May be you are looking for something more or different, but do the following articles, especially the one on conditional branching help you?

Thanks Suvrutt, I went through these and I can’t seem to get it to work. I’ve attached a screenshot so you can see what it looks like. We pick a number in the “Increase to add equipment to this address” field. When we pick 1, for example, it will pull down 5 fields: Door 1 type, Door 1 size, Door 1 operator type, Door 1 operator serial number, Door 1 site reference name, Door 1 location. This works for up to 55 doors. If i pick the tab view, it doesn’t seem to make a difference.

Ideally, if we increase the value of “Increase to add equipment to this address”, it would add a new Door “x” site reference name to a pulldown menu, which if then selected, would navigate to a different detail tab where we could fill in all of the info in the fields mentioned above.

Ultimately, we pick a door on a separate service ticket so we can track work done a specific piece of equipment at a customer location.

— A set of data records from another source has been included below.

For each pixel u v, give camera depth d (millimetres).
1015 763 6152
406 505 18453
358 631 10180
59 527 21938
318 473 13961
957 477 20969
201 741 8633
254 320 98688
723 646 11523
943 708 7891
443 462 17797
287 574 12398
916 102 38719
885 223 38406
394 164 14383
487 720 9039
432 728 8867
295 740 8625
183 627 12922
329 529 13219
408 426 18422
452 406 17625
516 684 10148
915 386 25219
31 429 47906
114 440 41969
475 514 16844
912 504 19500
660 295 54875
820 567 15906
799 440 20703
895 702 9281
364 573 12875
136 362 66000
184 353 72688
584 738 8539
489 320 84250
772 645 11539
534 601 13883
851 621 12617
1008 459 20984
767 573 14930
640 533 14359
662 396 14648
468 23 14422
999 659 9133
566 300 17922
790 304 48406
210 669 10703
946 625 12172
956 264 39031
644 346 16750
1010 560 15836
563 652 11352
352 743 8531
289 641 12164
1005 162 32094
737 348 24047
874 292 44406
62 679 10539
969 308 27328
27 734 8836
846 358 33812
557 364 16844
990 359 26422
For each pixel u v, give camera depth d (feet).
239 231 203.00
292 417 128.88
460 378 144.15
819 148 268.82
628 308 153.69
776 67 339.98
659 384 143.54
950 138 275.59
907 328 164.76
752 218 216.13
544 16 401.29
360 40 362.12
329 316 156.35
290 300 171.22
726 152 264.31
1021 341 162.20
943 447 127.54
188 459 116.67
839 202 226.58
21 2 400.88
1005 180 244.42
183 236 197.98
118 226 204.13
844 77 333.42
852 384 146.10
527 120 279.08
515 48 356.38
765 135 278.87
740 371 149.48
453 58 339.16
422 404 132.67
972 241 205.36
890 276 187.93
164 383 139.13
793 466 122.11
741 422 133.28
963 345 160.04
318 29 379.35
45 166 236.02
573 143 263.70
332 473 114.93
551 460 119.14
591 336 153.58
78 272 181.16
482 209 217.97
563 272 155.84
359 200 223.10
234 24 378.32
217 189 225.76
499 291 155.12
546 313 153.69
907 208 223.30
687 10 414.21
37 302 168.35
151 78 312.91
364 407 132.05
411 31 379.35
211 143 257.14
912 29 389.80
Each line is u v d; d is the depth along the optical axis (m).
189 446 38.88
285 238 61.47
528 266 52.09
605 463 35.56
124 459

I’m curious if there is a way to do this to avoid clutter?

Thanks!

Justin

Hi Justin,

Thank you for detailed description. I request you to add the screenshot you mentioned, so that the community may understand your requirements more accurately.

Hi Suvrutt, I forgot to attach. Here you go!2X_1_1a3281c6b497553a83d502fa653f81e1678924d7.png

Hi Justin,

Thank you.

So is this understanding correct that if one increases the number in the field [Increase to add eqquipment to this address] to say 5 then the group of 5 next fields, namely, " Door 1 type, Door 1 size, Door 1 operator type, Door 1 operator serial number, Door 1 site reference name, Door 1 location " have to be repeated 5 times? and also that some other previous fields such as “Secondary Contact email” remain constant for all those 5 repetations.

Hi Suvrutt, yes previous fields are constant. The [Increase equipment to add to this address] will only bring up the fields mentioned above. If you pick the number 2, it would bring up the same fields for door 2, etc. etc.

Hi Justin,

Got it.

I believe, under such condition you may wish to consider those five fields in a child table , so each additional door number adds those five fields in child record. However, with this approach, the child table may fill in fast with very many number of records.

If you continue to have all these groups in one table , it will be a huge table with around 300 plus columns that I believe may become unwieldly, but number of records may remain limited. One may use Show_if to make each additional group visible through page headers or even without page headers. But this huge number of columns will definitely be clumsy to manage as well as develop.

Another workaround may be to consider chunks of say 5 doors’ field groups in one child record. So if there are 8 doors, there are two child records, if there are 28, there are 6 child records and so on. This may optimize number of records in child table and overall data size management may become better to handle.

Basically your requirement is huge repeatable data points in one single unit of business information. My strong request is to request inputs from other community members. I am sure you will get some better ideas.

Hi Suvrutt, thanks so much for the suggestions. I’ll wrap my head around this and go from there!